Indeed, I was fascinated to learn that following the manifest failings of the Slovak Republic’s state healthcare system, a system that had all the historic failures of the UK’s NHS, citizens have now been given the opportunity to insure and self fund for key elements of their healthcare.

A law passed in early 2003 means that healthcare providers can now charge Sk 20 per doctor visit, Sk 20 per drug prescription, Sk 20 per kilometre travelled in an ambulance, and Sk 50 per day spent in hospital. While patients continue to receive some medications ‘free of charge’ – many can now be purchased privately.

While Slovakia has more than a hundred hospitals and mental health centres I found it nevertheless unfortunate that private companies are still precluded from obtaining a majority stake in larger hospitals.

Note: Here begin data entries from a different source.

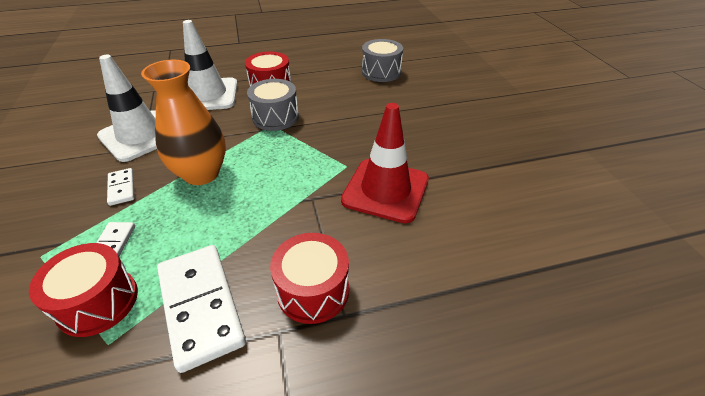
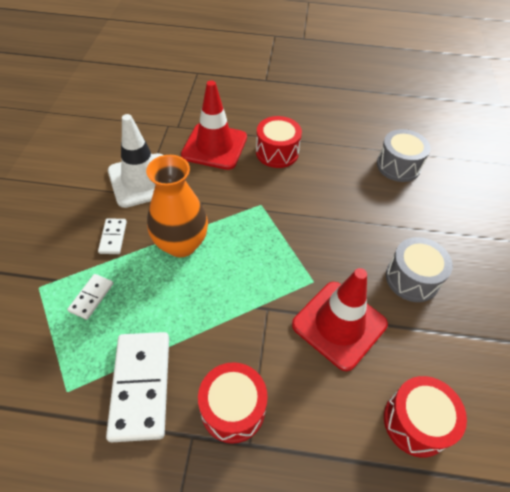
camera: 20 degrees right, 10 degrees up
(98, 302) = (69, 349): red drum -> red drum (416, 422)
(208, 95) = (214, 146): white traffic cone -> red traffic cone
(275, 117) = (268, 196): grey drum -> grey drum (412, 279)

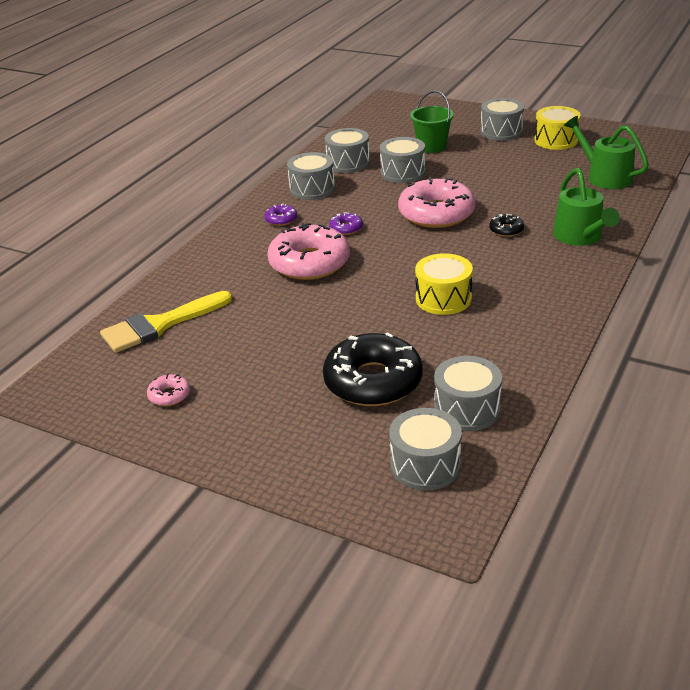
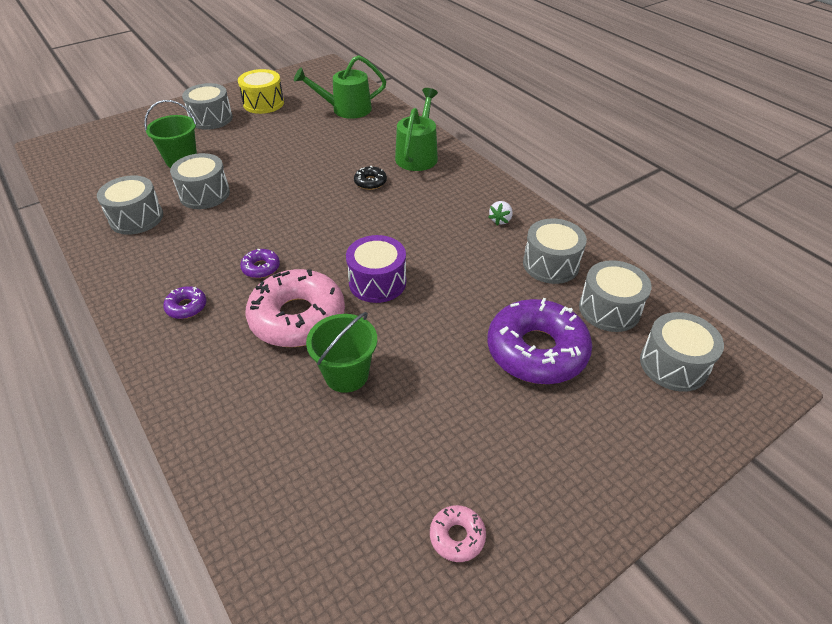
camera: 65 degrees left, 10 degrees up
(160, 325) = (300, 499): yellow brush -> none
(272, 303) = (346, 374): none -> green bucket
(312, 189) = (153, 261): grey drum -> grey drum (550, 264)
(373, 381) = (536, 351): black donut -> purple donut
(380, 280) = (377, 282): none -> purple drum
(436, 214) = (301, 205): pink donut -> none
(443, 299) = (441, 257): yellow drum -> none
(532, 312) = (500, 220): none -> white strawberry
(580, 237) = (418, 155): green watering can -> green watering can turned 90 degrees counterclockwise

As a consequence the private sector in provision is unnecessarily limited – for the time being at least – to primary care and the smaller hospitals.

 

The great thing about Slovakia is that having introduced a range of radical market reforms across several areas of activity – of which healthcare is simply one – the economy is now set to grow at more than 8 per cent a year. Having introduced a highly competitive flat tax regime of just 19 per cent, the country looks to be well on the road to prosperity.

Unlike many state health systems in Western Europe (the UK, Spain and Italy), Slovakia looks as if it is well on the road to developing a sustainable health market that is rooted in the principles of consumer led quality.